Dorothy Meade obituary
published 08/02/2013 at 11:08 GMT by Chris and Clare Meade
Our mother, Dorothy Meade, who has died aged 88, was co-author with her friend Tatiana Wolff of Lines on the Underground, a literary journey around London. They had started working on the
book while at university in Cambridge; it was eventually published in 1994, when they were both in their 70s.

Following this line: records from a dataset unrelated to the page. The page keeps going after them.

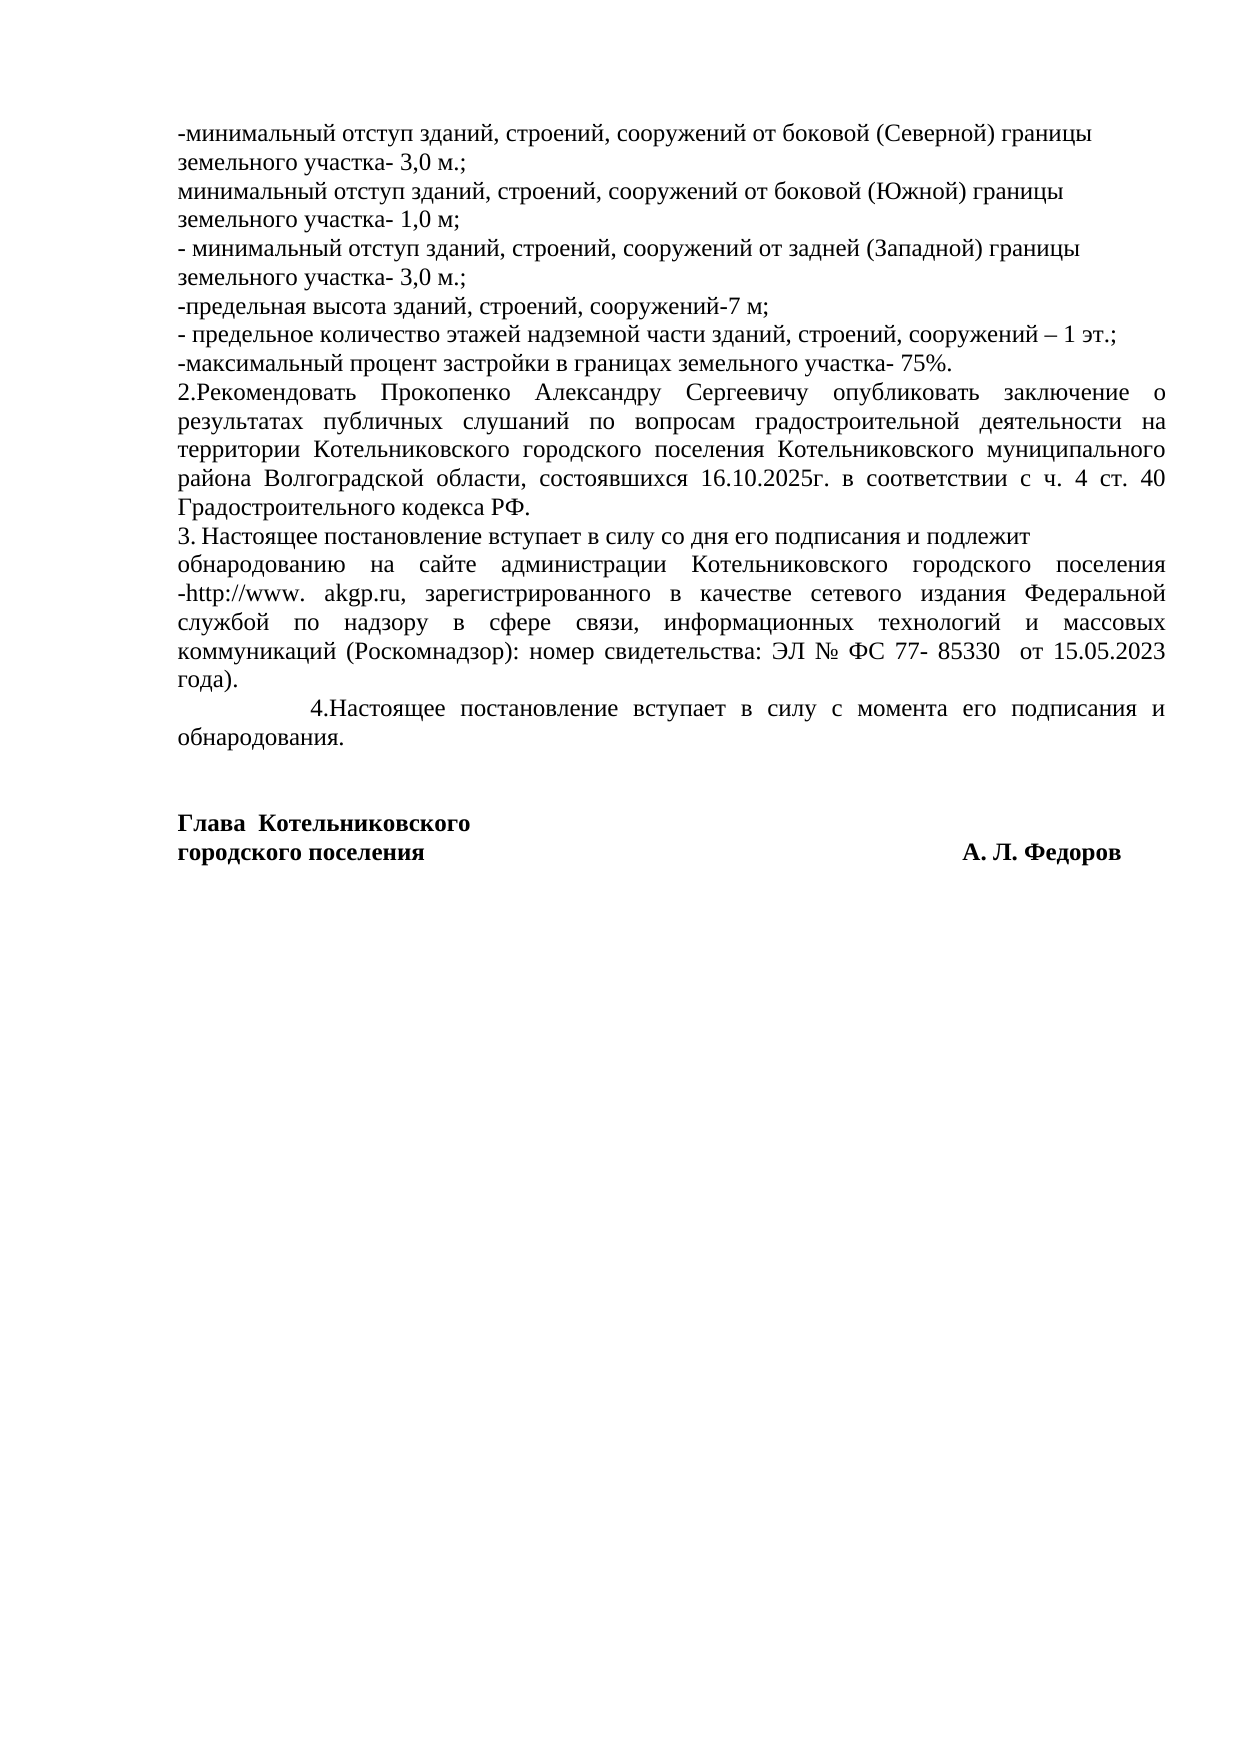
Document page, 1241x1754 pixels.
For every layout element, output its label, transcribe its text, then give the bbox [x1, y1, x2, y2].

text минимальный отступ зданий, строений, сооружений от боковой (Южной) границы земельного участка- 1,0 м; [177, 176, 1167, 233]
text 3. Настоящее постановление вступает в силу со дня его подписания и подлежит [177, 521, 1167, 549]
text обнародованию на сайте администрации Котельниковского городского поселения -http://www. akgp.ru, зарегистрированного в качестве сетевого издания Федеральной службой по надзору в сфере связи, информационных технологий и массовых коммуникаций (Роскомнадзор): номер свидетельства: ЭЛ № ФС 77- 85330 от 15.05.2023 года). [177, 549, 1167, 693]
text 4.Настоящее постановление вступает в силу с момента его подписания и обнародования. [177, 693, 1167, 751]
text -предельная высота зданий, строений, сооружений-7 м; [177, 291, 1167, 319]
text -максимальный процент застройки в границах земельного участка- 75%. [177, 348, 1167, 377]
text городского поселения А. Л. Федоров [177, 837, 1167, 866]
text -минимальный отступ зданий, строений, сооружений от боковой (Северной) границы земельного участка- 3,0 м.; [177, 118, 1167, 176]
text - минимальный отступ зданий, строений, сооружений от задней (Западной) границы земельного участка- 3,0 м.; [177, 233, 1167, 291]
text - предельное количество этажей надземной части зданий, строений, сооружений – 1 эт.; [177, 319, 1167, 348]
text 2.Рекомендовать Прокопенко Александру Сергеевичу опубликовать заключение о результатах публичных слушаний по вопросам градостроительной деятельности на территории Котельниковского городского поселения Котельниковского муниципального района Волгоградской области, состоявшихся 16.10.2025г. в соответствии с ч. 4 ст. 40 Градостроительного кодекса РФ. [177, 377, 1167, 521]
text Глава Котельниковского [177, 808, 1167, 837]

Dorothy was born in Cambridge, the daughter of Phyllis (nee Seward) and Michael Sampson, and went to St Paul's girls' school in London. She was the older sister of the journalist and economist
Anthony Sampson, later helping to research his 1997 book The Scholar Gypsy, about their grandfather John Sampson, friend of Augustus John. Their maternal grandmother was the painter Marion
Seward.
Dorothy taught at Toynbee Hall, the east London centre of the Workers' Educational Association, after the second world war, then for the Council of Industrial Design in the 1950s, as part of the
team at the Festival of Britain. She wrote for Woman magazine, Design, and Time and Tide, and co-wrote Design to Fit the Family for Penguin Books in 1965. The introduction to that book could
serve as her manifesto for life and its relationship to decor, and may explain why she gathered such a diverse and devoted circle of friends around her Hampstead home where she lived with her
husband, Peter, whom she married in 1953.

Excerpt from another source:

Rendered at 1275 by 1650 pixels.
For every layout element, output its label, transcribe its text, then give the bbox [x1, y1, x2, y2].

It declared: "A house should be a living thing, designed for the people who live in it … People, not things, must have the upper hand. Your house and the things in it must fit your way of life …

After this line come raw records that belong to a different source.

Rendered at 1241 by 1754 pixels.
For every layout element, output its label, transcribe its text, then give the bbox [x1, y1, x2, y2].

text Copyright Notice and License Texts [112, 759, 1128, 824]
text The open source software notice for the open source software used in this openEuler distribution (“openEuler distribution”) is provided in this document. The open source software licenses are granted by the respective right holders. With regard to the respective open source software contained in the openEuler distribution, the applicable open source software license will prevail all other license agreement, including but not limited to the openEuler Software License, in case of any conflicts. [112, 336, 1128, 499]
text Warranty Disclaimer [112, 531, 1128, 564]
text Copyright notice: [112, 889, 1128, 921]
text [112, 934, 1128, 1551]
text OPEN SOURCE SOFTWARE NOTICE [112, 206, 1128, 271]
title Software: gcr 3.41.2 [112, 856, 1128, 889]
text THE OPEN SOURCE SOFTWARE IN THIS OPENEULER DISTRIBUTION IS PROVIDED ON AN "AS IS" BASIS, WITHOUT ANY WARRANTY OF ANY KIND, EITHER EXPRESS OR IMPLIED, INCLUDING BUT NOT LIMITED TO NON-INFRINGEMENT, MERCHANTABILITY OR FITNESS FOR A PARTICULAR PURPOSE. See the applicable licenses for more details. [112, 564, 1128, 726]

A tough, washable material can still look luxurious; and it sets your mind at rest and looks smart for very much longer. The 'ideal' home is the one that makes allowances for the far from ideal
people inside it."
Dorothy was a lifelong learner. After Peter's death in 1989, she was diagnosed with multiple sclerosis and became increasingly housebound but was an enthusiastic silver surfer and participant in
MS society outings to art galleries and museums. She was always a source of practical tips for staying positive and avoiding despondency; her last ambition was to master her iPad by the time she
was 90. She didn't make it, but predictably the IT experts who helped her became her close friends.
We survive her, along with four grandchildren, Anna, Ben, Joe and Dora.